**Data for processing**
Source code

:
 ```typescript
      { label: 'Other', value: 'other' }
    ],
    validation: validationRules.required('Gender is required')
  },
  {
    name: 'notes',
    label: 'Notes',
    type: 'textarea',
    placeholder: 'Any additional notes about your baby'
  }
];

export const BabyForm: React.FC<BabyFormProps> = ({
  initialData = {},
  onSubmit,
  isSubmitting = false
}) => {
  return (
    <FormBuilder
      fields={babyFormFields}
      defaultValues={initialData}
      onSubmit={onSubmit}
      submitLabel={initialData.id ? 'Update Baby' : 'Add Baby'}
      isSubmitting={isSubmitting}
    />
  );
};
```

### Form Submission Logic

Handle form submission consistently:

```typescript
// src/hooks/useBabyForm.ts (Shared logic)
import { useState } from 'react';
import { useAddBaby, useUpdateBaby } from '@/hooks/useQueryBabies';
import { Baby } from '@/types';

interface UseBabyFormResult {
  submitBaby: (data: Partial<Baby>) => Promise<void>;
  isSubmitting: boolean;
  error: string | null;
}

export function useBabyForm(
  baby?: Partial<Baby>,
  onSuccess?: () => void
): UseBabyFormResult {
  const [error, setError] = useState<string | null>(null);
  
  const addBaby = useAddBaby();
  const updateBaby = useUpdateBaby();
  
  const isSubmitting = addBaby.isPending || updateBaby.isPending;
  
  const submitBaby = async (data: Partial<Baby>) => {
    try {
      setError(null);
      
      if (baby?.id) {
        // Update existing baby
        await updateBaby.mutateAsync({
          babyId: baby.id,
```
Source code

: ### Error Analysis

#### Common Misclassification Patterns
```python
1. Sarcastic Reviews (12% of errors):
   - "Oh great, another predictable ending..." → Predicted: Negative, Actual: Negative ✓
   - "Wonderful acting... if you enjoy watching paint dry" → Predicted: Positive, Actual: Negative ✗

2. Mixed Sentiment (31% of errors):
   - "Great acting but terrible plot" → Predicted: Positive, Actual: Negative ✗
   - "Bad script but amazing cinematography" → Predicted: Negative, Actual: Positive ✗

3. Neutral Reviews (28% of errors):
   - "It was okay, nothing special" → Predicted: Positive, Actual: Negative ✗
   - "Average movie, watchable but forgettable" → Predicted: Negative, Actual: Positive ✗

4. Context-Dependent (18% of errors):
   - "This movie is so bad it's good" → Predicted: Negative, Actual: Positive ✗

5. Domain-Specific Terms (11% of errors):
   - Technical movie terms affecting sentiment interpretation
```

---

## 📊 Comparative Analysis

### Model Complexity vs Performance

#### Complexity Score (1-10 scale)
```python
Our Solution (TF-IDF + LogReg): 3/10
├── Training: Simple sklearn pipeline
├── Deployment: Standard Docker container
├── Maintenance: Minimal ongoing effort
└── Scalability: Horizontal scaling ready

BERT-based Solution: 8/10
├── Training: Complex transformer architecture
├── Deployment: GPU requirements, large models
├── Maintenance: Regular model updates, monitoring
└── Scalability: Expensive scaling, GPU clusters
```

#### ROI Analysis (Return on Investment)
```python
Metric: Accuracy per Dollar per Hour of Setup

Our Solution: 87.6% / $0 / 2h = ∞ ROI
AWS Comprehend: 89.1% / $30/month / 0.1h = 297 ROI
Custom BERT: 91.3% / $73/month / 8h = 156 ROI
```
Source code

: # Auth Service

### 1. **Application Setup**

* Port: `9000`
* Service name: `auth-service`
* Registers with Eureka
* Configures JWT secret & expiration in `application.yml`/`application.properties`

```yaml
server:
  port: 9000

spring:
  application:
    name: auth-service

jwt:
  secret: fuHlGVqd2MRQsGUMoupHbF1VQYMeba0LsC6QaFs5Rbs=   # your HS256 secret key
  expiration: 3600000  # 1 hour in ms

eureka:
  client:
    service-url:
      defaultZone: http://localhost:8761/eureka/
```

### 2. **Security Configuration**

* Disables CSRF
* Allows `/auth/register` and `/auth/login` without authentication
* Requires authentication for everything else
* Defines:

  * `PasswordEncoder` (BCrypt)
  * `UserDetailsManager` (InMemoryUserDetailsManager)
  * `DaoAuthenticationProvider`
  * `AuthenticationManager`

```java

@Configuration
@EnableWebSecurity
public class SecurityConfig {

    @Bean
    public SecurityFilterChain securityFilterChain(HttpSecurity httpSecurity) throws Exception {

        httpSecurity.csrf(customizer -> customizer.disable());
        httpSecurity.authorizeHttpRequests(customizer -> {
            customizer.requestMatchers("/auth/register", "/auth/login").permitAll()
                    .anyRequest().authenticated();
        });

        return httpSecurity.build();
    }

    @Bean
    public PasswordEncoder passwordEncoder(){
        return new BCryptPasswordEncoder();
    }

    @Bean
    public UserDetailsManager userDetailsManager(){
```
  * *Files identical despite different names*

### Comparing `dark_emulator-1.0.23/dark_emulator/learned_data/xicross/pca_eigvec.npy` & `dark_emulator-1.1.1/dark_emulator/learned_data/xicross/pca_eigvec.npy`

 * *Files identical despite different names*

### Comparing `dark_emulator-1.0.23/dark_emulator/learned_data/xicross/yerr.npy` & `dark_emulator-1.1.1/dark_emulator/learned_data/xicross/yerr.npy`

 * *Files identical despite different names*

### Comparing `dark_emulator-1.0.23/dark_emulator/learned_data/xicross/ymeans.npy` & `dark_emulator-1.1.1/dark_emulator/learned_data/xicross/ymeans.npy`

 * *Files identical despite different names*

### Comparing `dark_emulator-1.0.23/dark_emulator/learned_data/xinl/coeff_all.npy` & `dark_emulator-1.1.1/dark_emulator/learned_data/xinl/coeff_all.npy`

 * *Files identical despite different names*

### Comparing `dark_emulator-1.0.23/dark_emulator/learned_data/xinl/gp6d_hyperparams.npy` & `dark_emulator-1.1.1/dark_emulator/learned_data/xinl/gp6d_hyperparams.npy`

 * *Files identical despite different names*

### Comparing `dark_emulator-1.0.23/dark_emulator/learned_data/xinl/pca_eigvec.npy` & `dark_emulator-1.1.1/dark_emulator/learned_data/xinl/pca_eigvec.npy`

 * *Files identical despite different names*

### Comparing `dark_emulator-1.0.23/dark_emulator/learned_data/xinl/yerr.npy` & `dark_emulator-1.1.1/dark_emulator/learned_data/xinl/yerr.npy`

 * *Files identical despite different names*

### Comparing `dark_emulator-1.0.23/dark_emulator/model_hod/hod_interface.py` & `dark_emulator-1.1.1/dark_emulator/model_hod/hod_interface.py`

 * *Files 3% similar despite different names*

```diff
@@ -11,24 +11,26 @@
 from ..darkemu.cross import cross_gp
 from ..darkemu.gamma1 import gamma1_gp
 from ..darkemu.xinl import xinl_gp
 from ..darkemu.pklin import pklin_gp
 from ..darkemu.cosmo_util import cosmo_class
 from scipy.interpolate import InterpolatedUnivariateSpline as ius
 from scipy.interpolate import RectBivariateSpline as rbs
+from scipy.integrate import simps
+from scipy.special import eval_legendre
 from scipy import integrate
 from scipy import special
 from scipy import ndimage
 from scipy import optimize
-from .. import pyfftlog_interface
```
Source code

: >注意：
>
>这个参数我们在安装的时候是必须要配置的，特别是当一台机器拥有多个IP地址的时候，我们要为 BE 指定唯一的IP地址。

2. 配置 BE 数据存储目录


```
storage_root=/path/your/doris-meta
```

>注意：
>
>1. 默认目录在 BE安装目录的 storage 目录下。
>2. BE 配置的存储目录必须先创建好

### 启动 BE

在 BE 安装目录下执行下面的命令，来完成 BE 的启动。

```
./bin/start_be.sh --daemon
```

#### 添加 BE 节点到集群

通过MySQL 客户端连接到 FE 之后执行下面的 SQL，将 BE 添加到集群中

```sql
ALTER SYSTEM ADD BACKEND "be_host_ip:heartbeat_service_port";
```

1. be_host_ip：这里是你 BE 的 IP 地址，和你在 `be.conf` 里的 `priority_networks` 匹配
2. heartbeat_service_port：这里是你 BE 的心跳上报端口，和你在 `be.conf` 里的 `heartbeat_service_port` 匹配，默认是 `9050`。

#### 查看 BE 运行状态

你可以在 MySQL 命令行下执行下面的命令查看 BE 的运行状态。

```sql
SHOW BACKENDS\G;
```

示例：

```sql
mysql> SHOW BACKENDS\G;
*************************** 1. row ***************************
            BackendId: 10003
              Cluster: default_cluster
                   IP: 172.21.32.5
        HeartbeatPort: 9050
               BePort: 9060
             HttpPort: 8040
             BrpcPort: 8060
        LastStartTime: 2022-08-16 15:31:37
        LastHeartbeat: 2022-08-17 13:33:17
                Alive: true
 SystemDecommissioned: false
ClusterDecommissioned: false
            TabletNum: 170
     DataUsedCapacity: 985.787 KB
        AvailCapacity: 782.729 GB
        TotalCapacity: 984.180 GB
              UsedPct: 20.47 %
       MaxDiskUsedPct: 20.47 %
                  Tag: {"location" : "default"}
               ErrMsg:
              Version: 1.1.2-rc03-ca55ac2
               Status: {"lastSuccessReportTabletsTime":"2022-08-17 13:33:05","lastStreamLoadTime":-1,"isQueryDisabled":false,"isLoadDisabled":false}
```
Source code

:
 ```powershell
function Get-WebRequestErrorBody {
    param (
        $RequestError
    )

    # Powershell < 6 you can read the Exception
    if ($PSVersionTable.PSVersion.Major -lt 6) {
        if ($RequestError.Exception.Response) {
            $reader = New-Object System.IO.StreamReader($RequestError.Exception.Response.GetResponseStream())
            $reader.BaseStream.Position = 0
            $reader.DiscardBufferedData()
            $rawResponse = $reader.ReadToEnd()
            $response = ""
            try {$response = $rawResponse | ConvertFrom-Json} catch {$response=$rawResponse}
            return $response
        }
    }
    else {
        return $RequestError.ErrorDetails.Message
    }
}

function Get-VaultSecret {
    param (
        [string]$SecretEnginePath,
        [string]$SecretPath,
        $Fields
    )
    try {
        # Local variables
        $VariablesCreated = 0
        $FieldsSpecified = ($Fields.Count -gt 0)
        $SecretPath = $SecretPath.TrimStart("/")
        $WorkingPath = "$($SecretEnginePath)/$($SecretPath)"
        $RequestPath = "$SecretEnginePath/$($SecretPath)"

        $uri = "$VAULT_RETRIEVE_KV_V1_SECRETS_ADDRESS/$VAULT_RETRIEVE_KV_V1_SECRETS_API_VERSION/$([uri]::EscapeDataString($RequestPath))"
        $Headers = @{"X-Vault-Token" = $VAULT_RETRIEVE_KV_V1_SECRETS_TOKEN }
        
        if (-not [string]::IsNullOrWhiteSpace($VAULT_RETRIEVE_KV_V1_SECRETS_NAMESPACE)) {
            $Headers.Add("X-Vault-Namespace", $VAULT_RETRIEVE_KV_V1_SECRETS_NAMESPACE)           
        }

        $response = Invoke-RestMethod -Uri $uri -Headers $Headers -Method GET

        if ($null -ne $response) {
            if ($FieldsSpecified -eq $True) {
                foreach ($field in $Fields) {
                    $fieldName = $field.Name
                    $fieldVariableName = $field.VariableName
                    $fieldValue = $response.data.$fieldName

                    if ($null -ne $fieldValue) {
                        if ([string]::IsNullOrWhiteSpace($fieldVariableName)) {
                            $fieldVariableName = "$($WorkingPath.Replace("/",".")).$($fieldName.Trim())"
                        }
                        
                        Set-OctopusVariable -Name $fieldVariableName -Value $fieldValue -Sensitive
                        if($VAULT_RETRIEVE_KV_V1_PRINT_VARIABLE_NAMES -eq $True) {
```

**Task objective**
Your answer must be a single number: the count of lines in the records above that contain "BERT".

**Task result**
2